■ PROBLEM TO WORK ON ■
Only one portion of the data is to be written out: from the line bearing "constants. This Lagrangian" through the line bearing "sources = −". Write it exactly as it appears.

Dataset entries

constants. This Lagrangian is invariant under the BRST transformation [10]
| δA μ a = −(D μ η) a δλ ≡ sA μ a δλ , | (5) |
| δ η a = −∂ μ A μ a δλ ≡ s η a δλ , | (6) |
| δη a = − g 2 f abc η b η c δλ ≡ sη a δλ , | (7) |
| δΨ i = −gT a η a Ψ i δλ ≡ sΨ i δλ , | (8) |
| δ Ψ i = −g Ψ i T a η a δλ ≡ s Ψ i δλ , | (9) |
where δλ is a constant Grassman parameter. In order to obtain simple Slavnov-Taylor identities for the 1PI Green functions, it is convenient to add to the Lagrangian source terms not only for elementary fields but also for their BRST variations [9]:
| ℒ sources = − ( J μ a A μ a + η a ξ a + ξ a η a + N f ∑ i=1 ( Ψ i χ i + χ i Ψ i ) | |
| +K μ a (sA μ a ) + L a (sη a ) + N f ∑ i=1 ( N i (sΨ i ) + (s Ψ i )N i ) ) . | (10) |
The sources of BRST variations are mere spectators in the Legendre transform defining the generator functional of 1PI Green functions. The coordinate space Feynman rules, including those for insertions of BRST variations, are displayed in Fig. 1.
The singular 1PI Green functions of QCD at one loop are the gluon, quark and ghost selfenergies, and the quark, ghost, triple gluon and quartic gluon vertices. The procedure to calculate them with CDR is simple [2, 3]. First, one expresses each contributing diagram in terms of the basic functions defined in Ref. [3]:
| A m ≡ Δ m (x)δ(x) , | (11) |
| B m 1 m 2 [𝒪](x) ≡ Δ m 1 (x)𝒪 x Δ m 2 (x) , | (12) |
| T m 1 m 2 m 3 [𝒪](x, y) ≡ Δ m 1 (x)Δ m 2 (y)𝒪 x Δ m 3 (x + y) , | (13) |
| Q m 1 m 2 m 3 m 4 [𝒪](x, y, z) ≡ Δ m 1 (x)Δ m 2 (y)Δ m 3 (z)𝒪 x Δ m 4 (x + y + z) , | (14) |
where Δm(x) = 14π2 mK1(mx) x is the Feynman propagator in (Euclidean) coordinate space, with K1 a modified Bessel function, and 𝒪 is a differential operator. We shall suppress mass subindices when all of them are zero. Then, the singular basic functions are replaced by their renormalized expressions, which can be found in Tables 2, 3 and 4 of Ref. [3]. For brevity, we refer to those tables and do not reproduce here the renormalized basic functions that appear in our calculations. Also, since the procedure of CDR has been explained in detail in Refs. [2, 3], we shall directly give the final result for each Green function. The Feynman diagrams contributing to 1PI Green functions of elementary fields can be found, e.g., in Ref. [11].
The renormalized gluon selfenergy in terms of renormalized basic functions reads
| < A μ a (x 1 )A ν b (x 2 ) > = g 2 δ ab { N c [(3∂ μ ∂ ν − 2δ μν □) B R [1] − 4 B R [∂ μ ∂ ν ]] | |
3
--
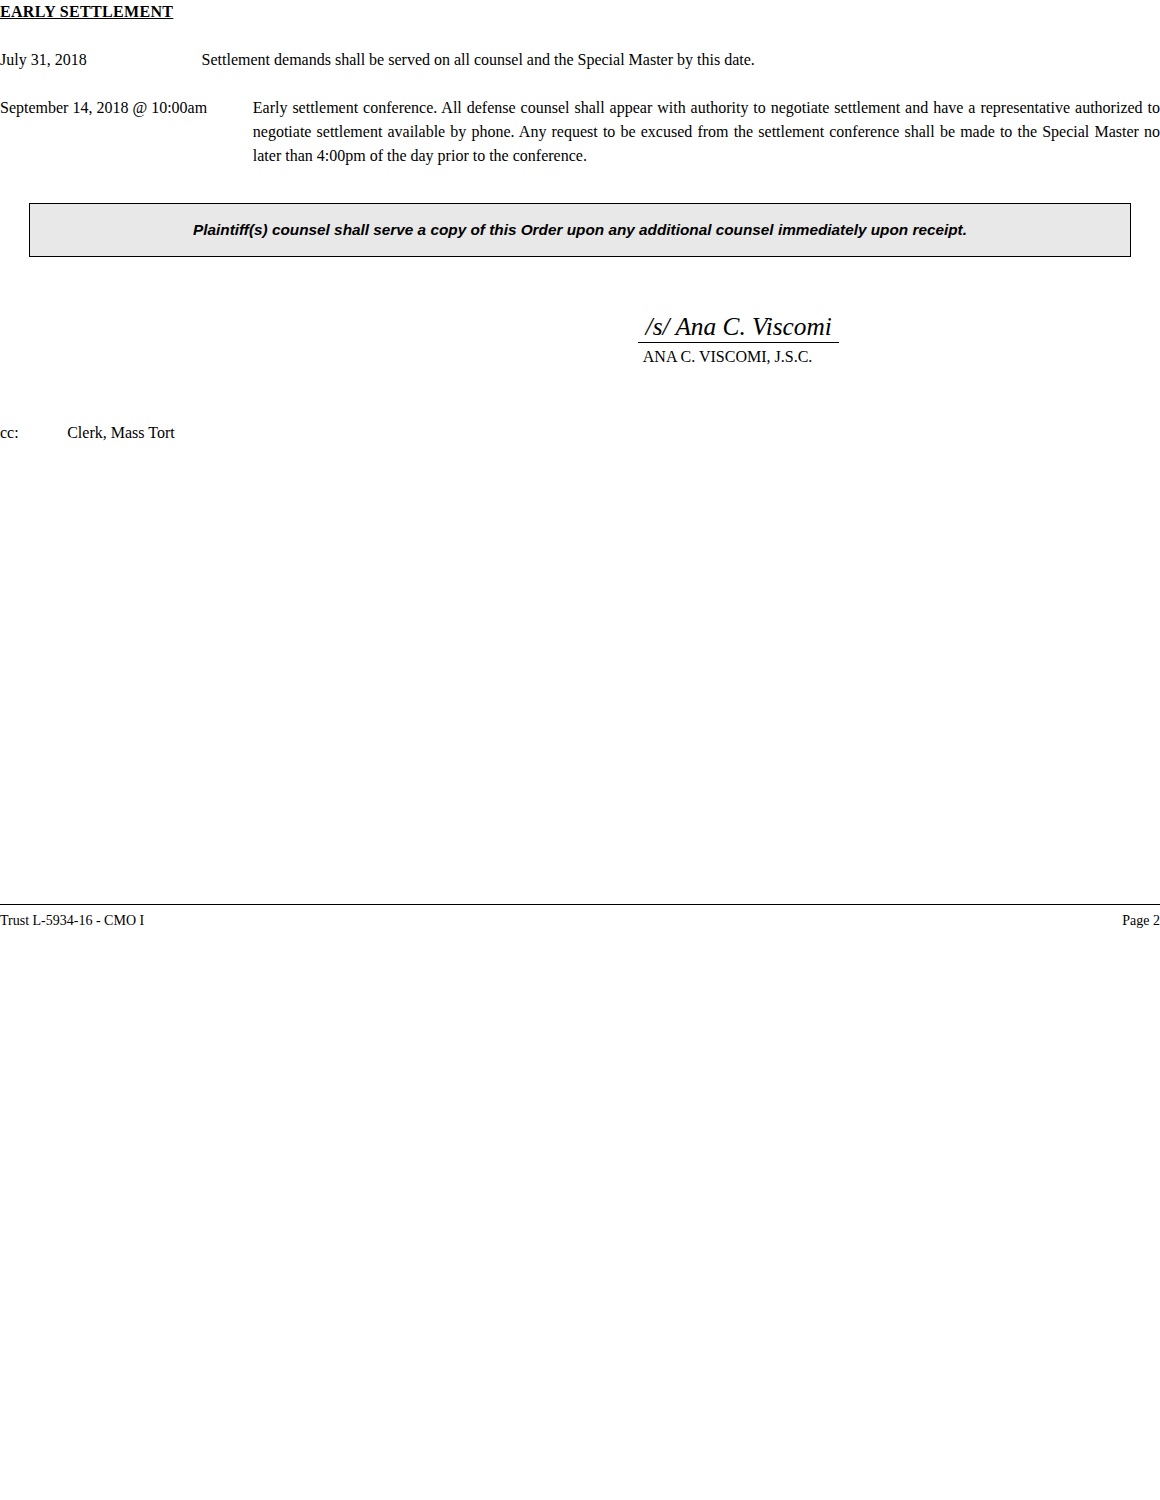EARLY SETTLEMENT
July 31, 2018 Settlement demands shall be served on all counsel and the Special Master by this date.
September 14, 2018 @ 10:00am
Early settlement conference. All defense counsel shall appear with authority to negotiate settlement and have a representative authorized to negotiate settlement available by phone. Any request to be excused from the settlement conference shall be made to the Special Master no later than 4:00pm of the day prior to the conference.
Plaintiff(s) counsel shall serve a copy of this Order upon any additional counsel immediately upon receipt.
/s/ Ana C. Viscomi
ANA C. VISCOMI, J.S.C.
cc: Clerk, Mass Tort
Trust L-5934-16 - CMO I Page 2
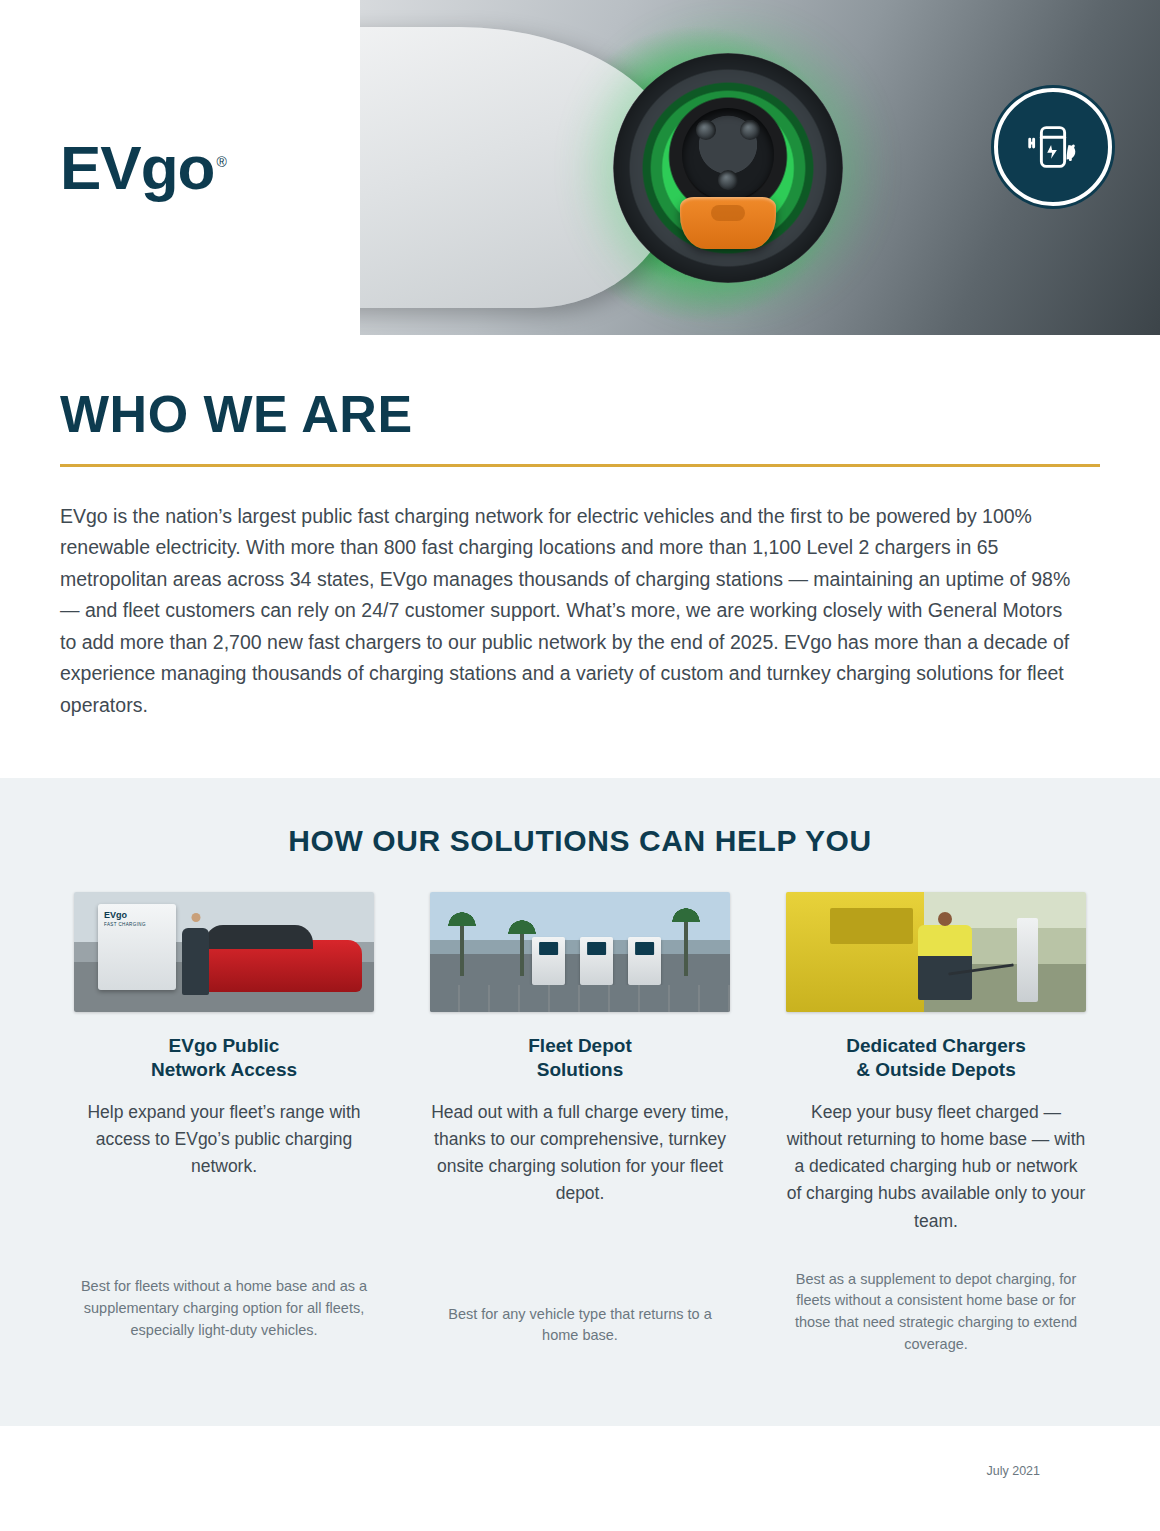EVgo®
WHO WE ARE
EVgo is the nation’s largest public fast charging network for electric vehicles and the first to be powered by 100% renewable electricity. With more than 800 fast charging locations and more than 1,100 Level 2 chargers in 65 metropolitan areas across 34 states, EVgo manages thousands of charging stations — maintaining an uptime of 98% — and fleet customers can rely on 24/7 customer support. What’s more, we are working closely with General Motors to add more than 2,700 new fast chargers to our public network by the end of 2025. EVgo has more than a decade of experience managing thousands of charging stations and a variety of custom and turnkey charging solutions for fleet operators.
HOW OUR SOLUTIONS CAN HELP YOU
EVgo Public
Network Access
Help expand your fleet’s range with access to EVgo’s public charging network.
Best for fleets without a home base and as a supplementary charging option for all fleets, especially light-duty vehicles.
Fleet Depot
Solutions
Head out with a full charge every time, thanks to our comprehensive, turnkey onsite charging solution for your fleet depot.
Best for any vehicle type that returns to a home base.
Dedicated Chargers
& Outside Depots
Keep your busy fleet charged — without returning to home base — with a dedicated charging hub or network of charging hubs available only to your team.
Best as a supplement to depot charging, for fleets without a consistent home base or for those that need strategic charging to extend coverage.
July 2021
...
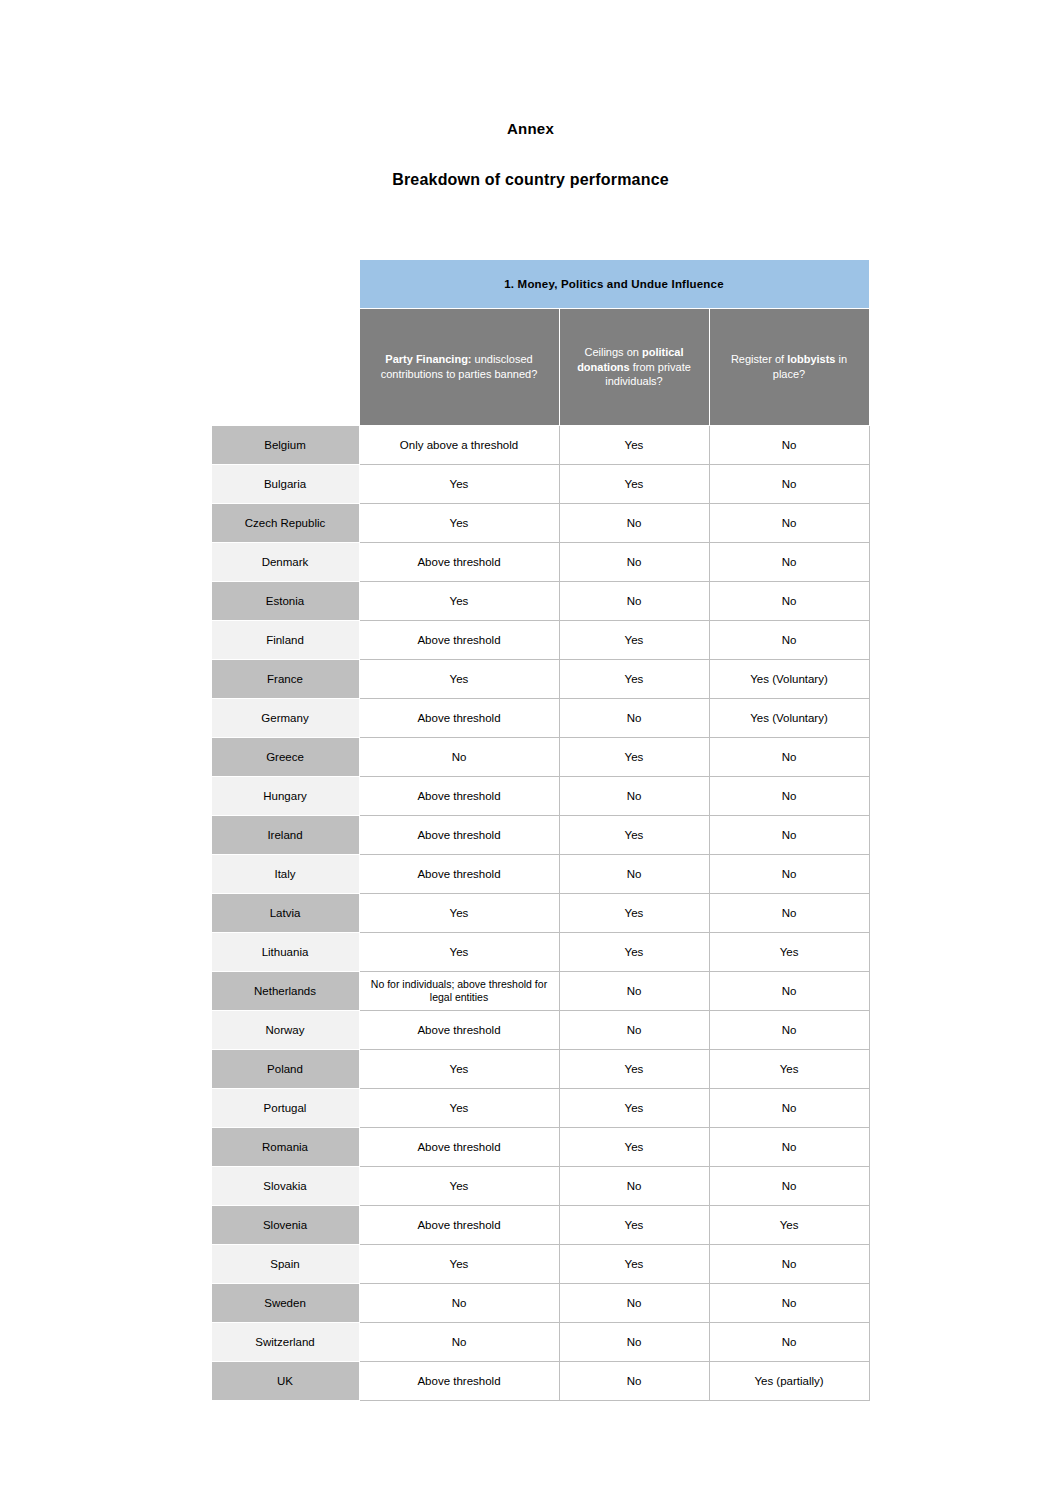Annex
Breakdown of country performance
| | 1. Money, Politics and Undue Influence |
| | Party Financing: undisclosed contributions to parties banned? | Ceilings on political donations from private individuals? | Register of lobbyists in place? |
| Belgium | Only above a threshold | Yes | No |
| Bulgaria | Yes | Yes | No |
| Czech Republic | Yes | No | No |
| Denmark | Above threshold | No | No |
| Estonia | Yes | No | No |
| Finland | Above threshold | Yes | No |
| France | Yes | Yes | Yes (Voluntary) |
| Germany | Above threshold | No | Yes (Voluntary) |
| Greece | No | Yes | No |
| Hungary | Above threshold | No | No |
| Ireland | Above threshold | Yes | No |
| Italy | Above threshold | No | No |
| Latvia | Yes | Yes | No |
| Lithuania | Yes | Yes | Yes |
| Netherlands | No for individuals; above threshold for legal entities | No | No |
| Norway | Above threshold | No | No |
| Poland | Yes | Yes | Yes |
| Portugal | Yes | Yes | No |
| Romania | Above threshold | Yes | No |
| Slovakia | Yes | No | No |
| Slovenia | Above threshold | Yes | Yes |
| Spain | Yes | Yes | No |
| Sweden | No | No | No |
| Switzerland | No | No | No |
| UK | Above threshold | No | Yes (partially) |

■ ANSWER FOR THIS EXERCISE ■
constants. This Lagrangian is invariant under the BRST transformation [10]
| δA μ a = −(D μ η) a δλ ≡ sA μ a δλ , | (5) |
| δ η a = −∂ μ A μ a δλ ≡ s η a δλ , | (6) |
| δη a = − g 2 f abc η b η c δλ ≡ sη a δλ , | (7) |
| δΨ i = −gT a η a Ψ i δλ ≡ sΨ i δλ , | (8) |
| δ Ψ i = −g Ψ i T a η a δλ ≡ s Ψ i δλ , | (9) |
where δλ is a constant Grassman parameter. In order to obtain simple Slavnov-Taylor identities for the 1PI Green functions, it is convenient to add to the Lagrangian source terms not only for elementary fields but also for their BRST variations [9]:
| ℒ sources = − ( J μ a A μ a + η a ξ a + ξ a η a + N f ∑ i=1 ( Ψ i χ i + χ i Ψ i ) | |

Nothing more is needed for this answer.